There’s a tug-of-war brewing under the surface of one of the most popular Trump trades.
Financial stocks soared more than any other group in the months following the presidential election on expectations that the president would loosen bank regulations. Now the market’s most sophisticated participants are divided as to whether the strength can continue.
On one hand, hedge funds have largely thrown in the towel. They hold financials the most underweight out of any sector, relative to the Russell 3000. On the other hand, large-cap mutual fund portfolios have financial firms as their second-most overweight industry, compared to the benchmark.
The resulting allocation discrepancy for financial stocks is one of the widest out of any industry group, according to data compiled by Goldman Sachs.

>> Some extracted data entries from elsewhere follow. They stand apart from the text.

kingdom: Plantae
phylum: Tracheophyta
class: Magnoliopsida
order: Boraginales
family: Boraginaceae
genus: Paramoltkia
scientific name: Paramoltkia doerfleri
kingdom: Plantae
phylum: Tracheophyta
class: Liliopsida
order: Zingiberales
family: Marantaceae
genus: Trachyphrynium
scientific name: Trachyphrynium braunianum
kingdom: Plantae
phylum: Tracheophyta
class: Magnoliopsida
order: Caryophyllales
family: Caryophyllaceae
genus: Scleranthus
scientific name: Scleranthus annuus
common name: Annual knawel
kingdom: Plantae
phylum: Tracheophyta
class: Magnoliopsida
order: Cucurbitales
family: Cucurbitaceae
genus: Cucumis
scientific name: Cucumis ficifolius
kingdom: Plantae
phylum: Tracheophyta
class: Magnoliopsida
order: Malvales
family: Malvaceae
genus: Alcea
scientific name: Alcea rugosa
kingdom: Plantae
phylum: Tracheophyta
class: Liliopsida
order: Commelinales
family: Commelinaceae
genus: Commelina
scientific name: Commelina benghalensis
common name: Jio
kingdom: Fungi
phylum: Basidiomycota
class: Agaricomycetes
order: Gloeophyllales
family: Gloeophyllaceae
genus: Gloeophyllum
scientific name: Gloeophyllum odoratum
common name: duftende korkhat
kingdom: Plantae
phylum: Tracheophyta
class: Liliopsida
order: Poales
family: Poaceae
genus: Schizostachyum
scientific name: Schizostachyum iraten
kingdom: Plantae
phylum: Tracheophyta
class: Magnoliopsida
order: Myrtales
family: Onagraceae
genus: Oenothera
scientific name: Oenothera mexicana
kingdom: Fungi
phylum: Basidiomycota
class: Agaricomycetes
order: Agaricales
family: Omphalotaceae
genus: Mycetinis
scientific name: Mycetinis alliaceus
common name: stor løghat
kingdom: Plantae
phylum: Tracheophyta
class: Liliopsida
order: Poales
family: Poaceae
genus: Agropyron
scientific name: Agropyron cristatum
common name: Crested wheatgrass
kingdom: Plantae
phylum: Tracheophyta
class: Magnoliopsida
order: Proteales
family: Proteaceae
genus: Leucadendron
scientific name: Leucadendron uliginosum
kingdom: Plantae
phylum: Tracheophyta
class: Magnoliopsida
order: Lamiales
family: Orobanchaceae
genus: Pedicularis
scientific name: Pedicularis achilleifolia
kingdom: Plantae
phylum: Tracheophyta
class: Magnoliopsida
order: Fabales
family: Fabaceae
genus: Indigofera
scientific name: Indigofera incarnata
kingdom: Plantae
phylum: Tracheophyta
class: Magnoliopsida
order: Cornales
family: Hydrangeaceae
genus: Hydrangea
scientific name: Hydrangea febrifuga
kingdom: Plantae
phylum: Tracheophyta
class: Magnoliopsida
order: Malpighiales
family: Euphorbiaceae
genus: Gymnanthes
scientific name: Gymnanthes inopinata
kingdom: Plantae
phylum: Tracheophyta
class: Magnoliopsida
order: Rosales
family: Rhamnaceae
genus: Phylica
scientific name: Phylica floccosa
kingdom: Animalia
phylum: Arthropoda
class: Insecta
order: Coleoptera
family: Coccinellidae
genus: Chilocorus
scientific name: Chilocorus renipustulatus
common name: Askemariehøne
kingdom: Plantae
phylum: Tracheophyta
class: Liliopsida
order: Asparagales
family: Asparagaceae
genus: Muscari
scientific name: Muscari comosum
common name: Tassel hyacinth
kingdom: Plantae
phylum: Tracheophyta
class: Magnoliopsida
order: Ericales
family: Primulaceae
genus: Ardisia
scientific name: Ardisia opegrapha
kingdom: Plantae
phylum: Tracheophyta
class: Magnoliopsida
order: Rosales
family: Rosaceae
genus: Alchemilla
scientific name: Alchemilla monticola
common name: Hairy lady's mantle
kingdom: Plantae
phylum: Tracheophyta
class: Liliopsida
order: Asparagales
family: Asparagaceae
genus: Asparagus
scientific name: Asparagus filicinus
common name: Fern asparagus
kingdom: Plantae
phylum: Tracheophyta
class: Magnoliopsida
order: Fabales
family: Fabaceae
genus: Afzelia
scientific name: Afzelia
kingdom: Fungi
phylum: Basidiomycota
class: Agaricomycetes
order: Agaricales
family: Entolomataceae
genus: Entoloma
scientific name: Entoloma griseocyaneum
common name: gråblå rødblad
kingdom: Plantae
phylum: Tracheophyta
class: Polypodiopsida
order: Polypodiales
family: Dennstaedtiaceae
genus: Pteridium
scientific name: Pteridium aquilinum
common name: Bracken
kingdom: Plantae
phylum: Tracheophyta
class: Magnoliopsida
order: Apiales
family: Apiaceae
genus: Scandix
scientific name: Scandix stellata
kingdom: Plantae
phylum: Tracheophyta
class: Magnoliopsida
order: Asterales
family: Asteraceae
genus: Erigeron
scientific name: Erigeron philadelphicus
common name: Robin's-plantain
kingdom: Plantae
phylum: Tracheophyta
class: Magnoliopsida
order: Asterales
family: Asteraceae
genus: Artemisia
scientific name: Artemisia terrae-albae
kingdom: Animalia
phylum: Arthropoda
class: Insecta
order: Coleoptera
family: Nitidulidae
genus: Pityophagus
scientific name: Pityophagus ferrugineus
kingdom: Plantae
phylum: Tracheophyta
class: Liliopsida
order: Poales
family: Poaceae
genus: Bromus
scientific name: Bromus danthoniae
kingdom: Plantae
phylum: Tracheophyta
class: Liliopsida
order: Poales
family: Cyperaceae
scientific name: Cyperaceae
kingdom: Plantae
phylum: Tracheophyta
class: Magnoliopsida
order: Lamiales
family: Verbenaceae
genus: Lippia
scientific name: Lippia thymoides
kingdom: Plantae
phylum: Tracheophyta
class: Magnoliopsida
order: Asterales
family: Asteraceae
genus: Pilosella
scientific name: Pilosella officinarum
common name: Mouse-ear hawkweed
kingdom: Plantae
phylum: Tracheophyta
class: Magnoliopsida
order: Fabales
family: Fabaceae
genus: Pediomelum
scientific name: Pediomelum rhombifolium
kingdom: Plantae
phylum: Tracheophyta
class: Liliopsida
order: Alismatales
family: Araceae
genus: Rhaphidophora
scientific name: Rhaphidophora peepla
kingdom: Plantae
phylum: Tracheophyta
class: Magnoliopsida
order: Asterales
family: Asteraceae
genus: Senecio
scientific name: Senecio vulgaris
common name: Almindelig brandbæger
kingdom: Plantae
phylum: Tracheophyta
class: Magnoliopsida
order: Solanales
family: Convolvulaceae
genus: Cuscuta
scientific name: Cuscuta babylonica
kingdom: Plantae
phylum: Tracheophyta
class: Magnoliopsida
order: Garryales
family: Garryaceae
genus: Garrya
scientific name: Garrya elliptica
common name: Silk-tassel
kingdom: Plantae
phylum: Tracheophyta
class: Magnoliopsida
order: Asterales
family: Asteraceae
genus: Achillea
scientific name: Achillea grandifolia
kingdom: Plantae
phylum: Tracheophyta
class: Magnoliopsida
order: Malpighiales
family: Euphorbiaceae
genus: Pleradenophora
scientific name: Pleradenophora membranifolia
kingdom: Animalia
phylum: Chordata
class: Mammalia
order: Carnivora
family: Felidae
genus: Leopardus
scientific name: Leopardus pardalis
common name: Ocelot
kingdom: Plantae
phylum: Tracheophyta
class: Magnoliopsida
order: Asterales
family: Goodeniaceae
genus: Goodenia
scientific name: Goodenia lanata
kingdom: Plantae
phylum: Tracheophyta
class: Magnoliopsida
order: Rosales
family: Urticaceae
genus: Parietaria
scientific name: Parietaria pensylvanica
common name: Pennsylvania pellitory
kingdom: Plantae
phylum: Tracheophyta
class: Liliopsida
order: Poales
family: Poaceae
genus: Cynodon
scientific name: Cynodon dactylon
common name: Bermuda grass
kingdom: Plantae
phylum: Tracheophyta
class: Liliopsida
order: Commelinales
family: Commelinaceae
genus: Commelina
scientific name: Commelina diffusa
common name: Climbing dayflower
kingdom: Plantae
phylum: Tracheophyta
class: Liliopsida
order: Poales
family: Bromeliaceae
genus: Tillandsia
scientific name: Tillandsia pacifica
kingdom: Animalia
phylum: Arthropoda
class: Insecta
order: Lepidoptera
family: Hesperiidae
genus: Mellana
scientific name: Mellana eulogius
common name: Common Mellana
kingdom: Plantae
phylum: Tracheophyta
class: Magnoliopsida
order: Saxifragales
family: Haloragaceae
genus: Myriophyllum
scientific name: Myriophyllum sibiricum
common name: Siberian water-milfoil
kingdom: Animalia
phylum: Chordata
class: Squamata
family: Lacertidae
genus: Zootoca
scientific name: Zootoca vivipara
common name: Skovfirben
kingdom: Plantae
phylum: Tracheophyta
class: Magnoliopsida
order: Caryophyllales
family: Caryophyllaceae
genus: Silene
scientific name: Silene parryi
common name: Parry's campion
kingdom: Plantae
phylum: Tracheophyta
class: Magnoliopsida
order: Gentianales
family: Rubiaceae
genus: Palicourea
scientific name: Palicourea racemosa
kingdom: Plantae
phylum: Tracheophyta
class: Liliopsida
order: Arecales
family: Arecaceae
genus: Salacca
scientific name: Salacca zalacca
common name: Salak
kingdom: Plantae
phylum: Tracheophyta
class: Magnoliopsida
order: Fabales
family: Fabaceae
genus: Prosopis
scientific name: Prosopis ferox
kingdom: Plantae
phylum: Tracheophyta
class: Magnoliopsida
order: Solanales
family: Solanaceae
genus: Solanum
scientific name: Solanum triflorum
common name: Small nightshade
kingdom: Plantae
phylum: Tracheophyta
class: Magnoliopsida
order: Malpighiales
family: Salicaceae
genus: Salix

As they wait to see who is correct, hedge funds and their mutual fund counterparts are doubling down, at least judging by allocation changes made during the first quarter. Both groups boosted their relative over/underweightings, exhibiting increased conviction, Goldman data show.
Still, not every area of the stock market is so contentious among the different “smart money” groups. Both hedge funds and mutual funds agree that tech stocks are where it’s at. Large-cap mutual funds have about one-quarter of their allocation devoted to the group, while growth funds have 37% earmarked for tech, according to Goldman data.
Generally speaking, a great deal of current trading sentiment is rooted in earnings growth, and future profit forecasts mirror the level of investor conviction. Tech companies in the S&P 500 are projected to see earnings expand by 18.9% in 2017, the most out of any industry in the benchmark, ex-energy.
Forecasts for financials, while strong, are a bit more tempered. The group is expected to grow profits by 12.1% this year, right in line with the S&P 500, data compiled by Bloomberg show.